=== Text provided ===

Cycling Between Topics
also Cycle between CF and its prerequisites · Spiral learning
Deliberately alternating between working on prerequisite skills and the advanced topic they support, instead of fully finishing each prerequisite before starting the next layer.
People usually treat prerequisites as gates: finish each one completely before moving up. CF rejects this for large, complicated subjects. Instead you should go back and forth between learning prerequisites and learning the advanced material built on them, switching across multiple topics at different levels in an ongoing way.
The reasoning rests on CF’s point-system model: your skill at a foundation caps your skill at what builds on it, but pushing toward any maximum gets harder. So you keep the advanced layer lagging its prerequisites by a comfortable gap — a deliberate form of skill-gap management. A 25+ point gap at low levels makes progress easy; you only narrow the gap near the top, where prerequisite gains stall. Trying to drive the advanced skill up to a prerequisite’s level wastes effort and raises your error rate.

===

Tasks to perform
(1) List every name the text on cycling between topics gives for the practice it describes, counting the heading.
(2) Answer these from the text on cycling between topics:
(a) How do people usually treat prerequisites?
(b) What size of gap at low levels makes progress easy?
(c) Where should the gap be narrowed?
(3) Continue the text on cycling between topics from its last sentence.

=== Information supplied ===

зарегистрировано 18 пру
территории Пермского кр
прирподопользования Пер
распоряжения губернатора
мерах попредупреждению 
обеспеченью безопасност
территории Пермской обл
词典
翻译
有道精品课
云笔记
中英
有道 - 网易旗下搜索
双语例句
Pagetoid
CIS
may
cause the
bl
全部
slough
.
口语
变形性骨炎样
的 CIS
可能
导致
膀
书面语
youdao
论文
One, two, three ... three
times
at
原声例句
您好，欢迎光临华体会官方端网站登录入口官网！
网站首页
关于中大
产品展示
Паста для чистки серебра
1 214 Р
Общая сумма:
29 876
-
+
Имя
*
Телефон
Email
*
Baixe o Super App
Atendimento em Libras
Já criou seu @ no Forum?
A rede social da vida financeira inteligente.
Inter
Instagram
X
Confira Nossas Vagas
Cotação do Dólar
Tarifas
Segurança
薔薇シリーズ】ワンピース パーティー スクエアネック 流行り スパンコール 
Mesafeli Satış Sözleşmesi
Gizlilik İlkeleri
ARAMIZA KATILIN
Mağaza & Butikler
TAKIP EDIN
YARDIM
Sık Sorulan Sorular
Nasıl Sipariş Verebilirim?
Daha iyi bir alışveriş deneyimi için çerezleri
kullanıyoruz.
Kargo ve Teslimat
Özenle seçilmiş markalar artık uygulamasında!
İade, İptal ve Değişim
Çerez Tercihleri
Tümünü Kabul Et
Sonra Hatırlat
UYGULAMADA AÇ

===
=== Information supplied ===

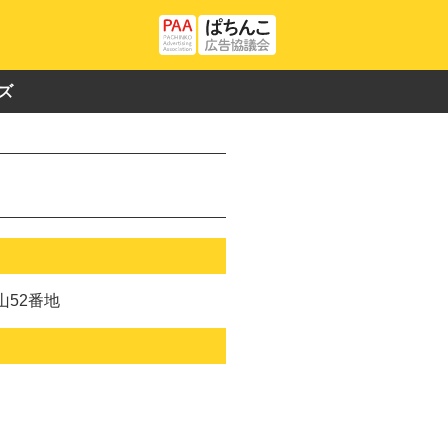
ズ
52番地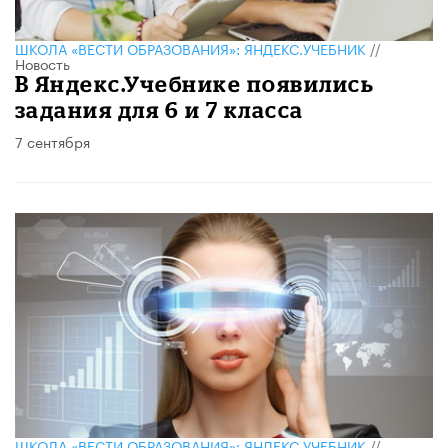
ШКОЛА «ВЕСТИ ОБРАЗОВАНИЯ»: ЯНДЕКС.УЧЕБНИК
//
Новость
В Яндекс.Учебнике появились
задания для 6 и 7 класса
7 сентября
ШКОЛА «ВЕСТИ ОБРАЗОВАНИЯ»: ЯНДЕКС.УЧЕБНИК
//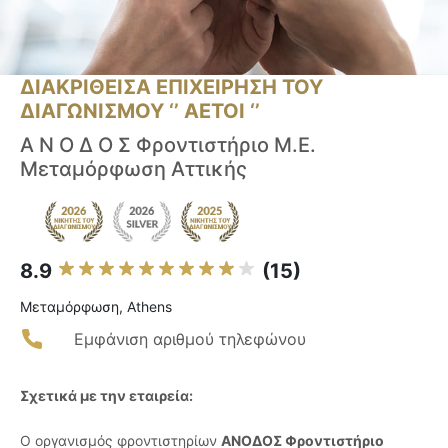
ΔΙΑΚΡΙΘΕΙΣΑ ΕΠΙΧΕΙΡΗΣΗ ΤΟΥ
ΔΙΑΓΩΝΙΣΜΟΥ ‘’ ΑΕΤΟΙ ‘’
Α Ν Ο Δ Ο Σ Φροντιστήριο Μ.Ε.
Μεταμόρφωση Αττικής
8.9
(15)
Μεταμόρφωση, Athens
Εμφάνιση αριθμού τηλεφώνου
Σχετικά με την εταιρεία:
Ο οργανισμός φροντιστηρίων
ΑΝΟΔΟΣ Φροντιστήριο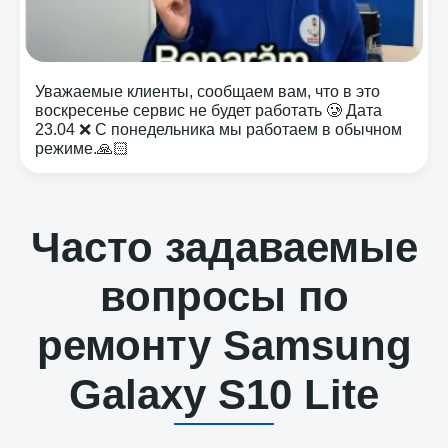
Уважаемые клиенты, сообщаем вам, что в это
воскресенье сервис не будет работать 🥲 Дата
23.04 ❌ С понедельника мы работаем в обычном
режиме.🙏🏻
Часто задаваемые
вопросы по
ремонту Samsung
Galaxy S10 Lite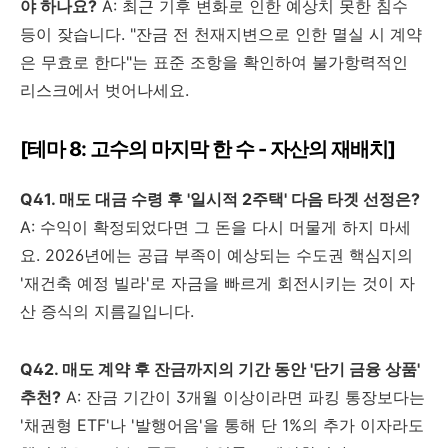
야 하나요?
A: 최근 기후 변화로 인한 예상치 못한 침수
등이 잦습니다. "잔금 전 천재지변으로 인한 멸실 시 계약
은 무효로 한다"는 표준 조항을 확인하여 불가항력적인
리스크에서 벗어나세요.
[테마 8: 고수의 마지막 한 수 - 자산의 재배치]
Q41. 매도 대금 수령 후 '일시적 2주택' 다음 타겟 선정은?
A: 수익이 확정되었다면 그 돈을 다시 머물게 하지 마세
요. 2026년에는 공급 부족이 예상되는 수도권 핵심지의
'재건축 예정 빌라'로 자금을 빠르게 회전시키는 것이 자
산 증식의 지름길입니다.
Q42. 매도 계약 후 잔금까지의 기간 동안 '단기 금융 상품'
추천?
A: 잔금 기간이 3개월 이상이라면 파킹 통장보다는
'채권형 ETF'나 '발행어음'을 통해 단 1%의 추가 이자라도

===

Response list
(1)
Cycling Between Topics
Cycle between CF and its prerequisites
Spiral learning

(2)
(a) As gates: they finish each one completely before moving up.
(b) A gap of 25+ points.
(c) Only near the top, where prerequisite gains stall.

(3)
Cycling also does diagnostic work. When an advanced task gets hard, that signals a missing prerequisite — so difficulty tells you which foundations are actually relevant (some math matters for CF, some doesn’t), keeping prerequisite study targeted rather than exhaustive. This makes the process learner-driven: the learner’s own errors and slow spots drive what to revisit next.
The apparent tension with automatization and mastery — which seem to demand finishing things — dissolves by chunking small. You fully practice and automatize small chunks (finishable in under a week), so you can still cycle across all major areas within a month. CF’s guideline: never neglect any major area for over 30 days. A succession of sub-goals lets you cycle at natural completion points without finishing the whole chain.